Apotar vs. Solinar vs. Solagon vs. Telinear

Discussion in 'Classic Manual Cameras' started by ralf_j., May 25, 2006.

  1. Hello -

    I have developed an interest in using old Agfa folders after I borrowed one
    from a friend. I wanted to ask for your much valued opinions about the quality
    of the lenses that offten accompany such cameras. Which would provide highest
    image quality from the lenses listed in the subject? (Apotar vs. Solinar vs.
    Solagon vs. Telinear)

    Thank you in advance.
  2. Look here:

  3. The Solinar is remarkably good if the film is lying flat in the gate. I used to find that my Isollete III gave very poor sharpness untill I realised that letting the front open too fast created a suction effect that Hoover would have been proud of. The result was that the film was yanked right out of the plane of focus. Treated with respect, these cameras can give very acceptable results indeed.
  4. I think they go in this order of quality:

    Agnar, Apotar, Solinar.

    I don't know about the Solagon and Telinear
  5. The Apotar is a triplet.

    The Solinar is a 4 elements in three groups tessar type.

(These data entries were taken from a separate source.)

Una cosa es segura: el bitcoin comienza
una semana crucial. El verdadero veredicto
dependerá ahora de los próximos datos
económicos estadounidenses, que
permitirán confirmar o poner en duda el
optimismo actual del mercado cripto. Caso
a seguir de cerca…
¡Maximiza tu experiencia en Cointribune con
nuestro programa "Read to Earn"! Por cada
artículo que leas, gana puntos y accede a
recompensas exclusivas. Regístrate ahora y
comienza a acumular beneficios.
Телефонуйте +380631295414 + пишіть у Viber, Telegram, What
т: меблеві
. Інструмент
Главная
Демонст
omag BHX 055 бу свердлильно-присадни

    f/2 Solagons are six elements in four groups double Gauss types, similar to the Schneider Xenon, 6/4 Planars, ... The 70/4.5 Solagon is, according to the Vade Mecum, something else.

    The Telinear is, I think, a telephoto lens.

    All Agfa lenses.

    If all of the lenses are in good order, a Solagon should shoot better than a Solinar, a Solinar better than an Apotar. But if stopped down beyond, say, f/11 they should all, if in good order, shoot well enough. Typically normal lenses for the format of the camera they're mounted on.

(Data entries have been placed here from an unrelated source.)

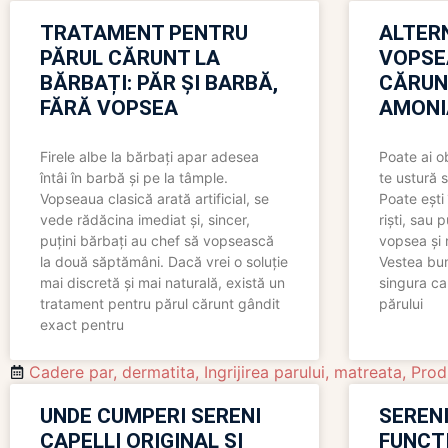
TRATAMENT PENTRU
ALTER
PĂRUL CĂRUNT LA
VOPSE
BĂRBAȚI: PĂR ȘI BARBĂ,
CĂRUN
FĂRĂ VOPSEA
AMONI
Firele albe la bărbați apar adesea
Poate ai o
întâi în barbă și pe la tâmple.
te ustură 
Vopseaua clasică arată artificial, se
Poate ești 
vede rădăcina imediat și, sincer,
riști, sau 
puțini bărbați au chef să vopsească
vopsea și 
la două săptămâni. Dacă vrei o soluție
Vestea bu
mai discretă și mai naturală, există un
singura ca
tratament pentru părul cărunt gândit
părului
exact pentru
Cadere par
,
dermatita
,
Ingrijirea parului
,
matreata
,
Prod
UNDE CUMPERI SERENI
SERENI
CAPELLI ORIGINAL ȘI
FUNCȚ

    The Telinear isn't really comparable because it is a longer focus lens of telephoto design. Tele lenses generally give worse image quality -- distortion is a problem -- than non-tele non-retrofocus lenses like the Apotar, Solinar, and Solagon.
  6. Hello Ralf,

    Are you talking about medium format folders or 35mm (or both)? As far as medium format goes, I believe the best lens they used was the Solinar. The Solagon was used (and I am almost certain of this) only in the 35mm folders.
    I have several of the Agfa medium format folders, and can say that when properly adjusted they are all pretty good. I have two Isorettes with uncoated Apotars in Compur shutters, and when stopped they give quite good results (even with slide film). I also had a 1950's model Isolette II with an Apotar that was also quite good. Lastly, I have an Isolette II equipped with a 3.5 Solinar that I later took out (the shutter is currently non-operational) and placed in a Rolleiflex Automat X (which was missing the taking lens - see photo.net threads for that story). I must say that the I am very impressed with the performance of the Solinar lens. On the other hand, the fact that it is rigidly mounted in the unit focusing Rolleiflex might have something to do with it.
    To get back to the subject at hand, I would say that almost any of the folders will deliever fine results provided you take the time to adjust the focus, do not allow the door to spring open (as mentioned previously), and if possible shade the lens. While the Solinar is certainly the more desirable in the Agfa line-up, the later Apotar is a good solid performer at a great price.
    I hope this helped.

  7. One of the best lenses I've encountered on an Agfa folder is the 90mm f6.3 Anastigmat. Another very fine lens is the 105F6.3 Agnar. In such old cameras, image quality will depend on the condition of the lens and its alignmant with the camera as much as the individual qualities of the lens - which will vary in any mass-produced instrument.
  8. As far as I know, the Solagon was not used in medium-format folders. It was used in Agfa's "highest end" 35mm cameras, such as the Super Silette (or the American version, the Ansco Super Memar). I inherited a Solagon-equipped Super Memar from my dad, and it produces wonderful images. I also like the fact that its shutter-speed and aperture rings, when set, lock together...which allows you to set a variety of equivalent exposures with a simple turn of the combined ring. Ivor Mantale, in his wonderful book "Collecting Classic Cameras," calls the Solagon-equipped Super Silette (or Super Memar) "a considerable find"!
  9. I decided to rummage through my medium-format drawer drawer last night, and I found a couple additional cameras you may want to look into. One (an American-market version of an Agfa European model) is the beautiful, deco Ansco Titan 6x6, with anastigmat lens.

    And you've heard of the Isolette but I have a down-market plastic version, called the "Jsolette." It does, however, have a nice Solinar lens that goes down to 1/500 second (at least, one could expect that speed when it was new). Can't use it yet like I have the Titan, since the Jsolette's bellows is paper, and none to light- tight right now!